#### Tasks for this exercise
1) According to the sermon on evangelism below, what is the first of the seven disciplines of evangelism?
2) Render this sentence from the sermon on evangelism into Spanish: "Evangelism is how the faith in the love of God in Jesus Christ is passed on in what is said and how it is practiced."
3) Summarize the sermon on evangelism in two sentences.

+++ Text provided +++

This past week the Church of England’s General Synod has been meeting in London. The theme of this session has been broadly around evangelism. As a word this does not always excite everyone, in fact it can turn people off, but all of us are only here this morning because at some point the faith that matters so much to us has been shared with us. We have been formed in it and grown to where we are now. Evangelism is how the faith in the love of God in Jesus Christ is passed on in what is said and how it is practiced. Words and deeds fit together and each of us in different ways will have some concept of what it means to us. It will be deeply personal, even if we are a little shy at times about how we talk about it, or even don’t talk about it. If our faith doesn’t touch who we are and how we are we have to ask if it is alive within us. Every now and then I get a glimpse of just what faith means to people and it moves, humbles and inspires me.

In the debate on Friday the Bishop of Oxford began his speech by reminding the Synod that evangelism is not easy and what is more we sap energy, morale and confidence if we try to pretend it is. This was like ointment on a wound to me. I have long been dissatisfied by some of the mission and evangelism programmes and statements that have made it sound like we just need to follow this strategy or that programme to achieve the greatest results. Steven Croft, the Bishop of Oxford, outlined the cultural obstacles that we face. What is more he questioned the view that people in churches are blind to the challenge. He finds that most are only too painfully aware how hard it is and are feeling dispirited by it. What is needed is encouragement and a sense that it is doable.

He outlined seven disciplines of evangelism, which deepened and expanded what this is about, set out the wider context beyond the narrow scalp hunting which it sometimes feels is being promoted. The seven begin with prayer, a deep listening to God and seeking the guidance of life in the Spirit. The Church, as he says, is called to abide in Christ and it is through prayer, worship and the sacraments that this is fed. “Contemplation is the wellspring of evangelism.” If you have come here this morning to pray, to worship, to feed on the sacrament, you are on the first rung on his seven-step evangelism ladder.

The second discipline, commitment, is living the faith that inspires us, not just inside church walls, but in the community, wherever we are. This he calls ‘incarnational mission’. God in Christ came among us and is among us. We are to be among others and share this life and love in who we are, what we do, and how we listen deeply to those around us. So if you have come here today and will leave this place “to love and serve the Lord”, as we are challenged to do at the end of the service, you’re getting on with this discipline. Keep it up and develop it.

Third is what is called apologetics. This is not apologizing as if we have done something wrong, though there are times we need to do this. This is defending and advancing faith in a way that tackles the questions of the day. It is to think deeply about our culture, about the questions raised which challenge faith and work on answering them. This is why I talk about the classic three pillars of the Anglican faith: scripture (the bible), tradition (the history of thoughts that gets us where we are) and reason (how we use our intellect to weigh up faith and life). These three are held in faith which seeks to understand. It is the digging over of the ground so that it is ready for a seed of faith to grow. If you think about things, and wonder how faith fits with that or shapes it, you are in this territory.

+++ Recorded information +++

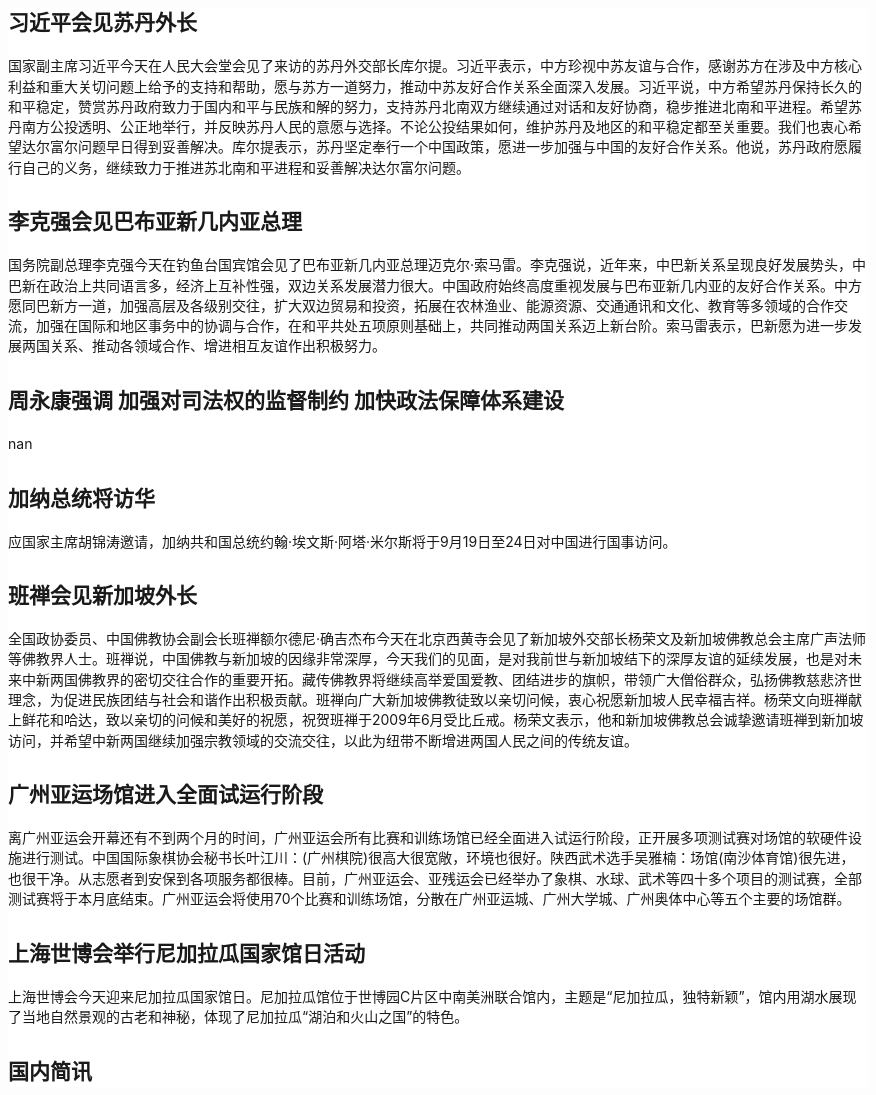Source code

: 
## 习近平会见苏丹外长


国家副主席习近平今天在人民大会堂会见了来访的苏丹外交部长库尔提。习近平表示，中方珍视中苏友谊与合作，感谢苏方在涉及中方核心利益和重大关切问题上给予的支持和帮助，愿与苏方一道努力，推动中苏友好合作关系全面深入发展。习近平说，中方希望苏丹保持长久的和平稳定，赞赏苏丹政府致力于国内和平与民族和解的努力，支持苏丹北南双方继续通过对话和友好协商，稳步推进北南和平进程。希望苏丹南方公投透明、公正地举行，并反映苏丹人民的意愿与选择。不论公投结果如何，维护苏丹及地区的和平稳定都至关重要。我们也衷心希望达尔富尔问题早日得到妥善解决。库尔提表示，苏丹坚定奉行一个中国政策，愿进一步加强与中国的友好合作关系。他说，苏丹政府愿履行自己的义务，继续致力于推进苏北南和平进程和妥善解决达尔富尔问题。


## 李克强会见巴布亚新几内亚总理


国务院副总理李克强今天在钓鱼台国宾馆会见了巴布亚新几内亚总理迈克尔·索马雷。李克强说，近年来，中巴新关系呈现良好发展势头，中巴新在政治上共同语言多，经济上互补性强，双边关系发展潜力很大。中国政府始终高度重视发展与巴布亚新几内亚的友好合作关系。中方愿同巴新方一道，加强高层及各级别交往，扩大双边贸易和投资，拓展在农林渔业、能源资源、交通通讯和文化、教育等多领域的合作交流，加强在国际和地区事务中的协调与合作，在和平共处五项原则基础上，共同推动两国关系迈上新台阶。索马雷表示，巴新愿为进一步发展两国关系、推动各领域合作、增进相互友谊作出积极努力。


## 周永康强调 加强对司法权的监督制约 加快政法保障体系建设


nan


## 加纳总统将访华


应国家主席胡锦涛邀请，加纳共和国总统约翰·埃文斯·阿塔·米尔斯将于9月19日至24日对中国进行国事访问。


## 班禅会见新加坡外长


全国政协委员、中国佛教协会副会长班禅额尔德尼·确吉杰布今天在北京西黄寺会见了新加坡外交部长杨荣文及新加坡佛教总会主席广声法师等佛教界人士。班禅说，中国佛教与新加坡的因缘非常深厚，今天我们的见面，是对我前世与新加坡结下的深厚友谊的延续发展，也是对未来中新两国佛教界的密切交往合作的重要开拓。藏传佛教界将继续高举爱国爱教、团结进步的旗帜，带领广大僧俗群众，弘扬佛教慈悲济世理念，为促进民族团结与社会和谐作出积极贡献。班禅向广大新加坡佛教徒致以亲切问候，衷心祝愿新加坡人民幸福吉祥。杨荣文向班禅献上鲜花和哈达，致以亲切的问候和美好的祝愿，祝贺班禅于2009年6月受比丘戒。杨荣文表示，他和新加坡佛教总会诚挚邀请班禅到新加坡访问，并希望中新两国继续加强宗教领域的交流交往，以此为纽带不断增进两国人民之间的传统友谊。


## 广州亚运场馆进入全面试运行阶段


离广州亚运会开幕还有不到两个月的时间，广州亚运会所有比赛和训练场馆已经全面进入试运行阶段，正开展多项测试赛对场馆的软硬件设施进行测试。中国国际象棋协会秘书长叶江川：(广州棋院)很高大很宽敞，环境也很好。陕西武术选手吴雅楠：场馆(南沙体育馆)很先进，也很干净。从志愿者到安保到各项服务都很棒。目前，广州亚运会、亚残运会已经举办了象棋、水球、武术等四十多个项目的测试赛，全部测试赛将于本月底结束。广州亚运会将使用70个比赛和训练场馆，分散在广州亚运城、广州大学城、广州奥体中心等五个主要的场馆群。


## 上海世博会举行尼加拉瓜国家馆日活动


上海世博会今天迎来尼加拉瓜国家馆日。尼加拉瓜馆位于世博园C片区中南美洲联合馆内，主题是“尼加拉瓜，独特新颖”，馆内用湖水展现了当地自然景观的古老和神秘，体现了尼加拉瓜“湖泊和火山之国”的特色。


## 国内简讯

+++

#### Results by task
1) Prayer: a deep listening to God and seeking the guidance of life in the Spirit.

2) La evangelización es la manera en que la fe en el amor de Dios en Jesucristo se transmite en lo que se dice y en cómo se practica.

3) The Church of England's General Synod met in London on the theme of evangelism, and Steven Croft, the Bishop of Oxford, opened his Friday speech by saying that evangelism is not easy and that pretending otherwise saps energy, morale and confidence. He outlined seven disciplines of evangelism, beginning with prayer, then commitment to living the faith in the community, and then apologetics, which tackles the questions of the day through scripture, tradition and reason.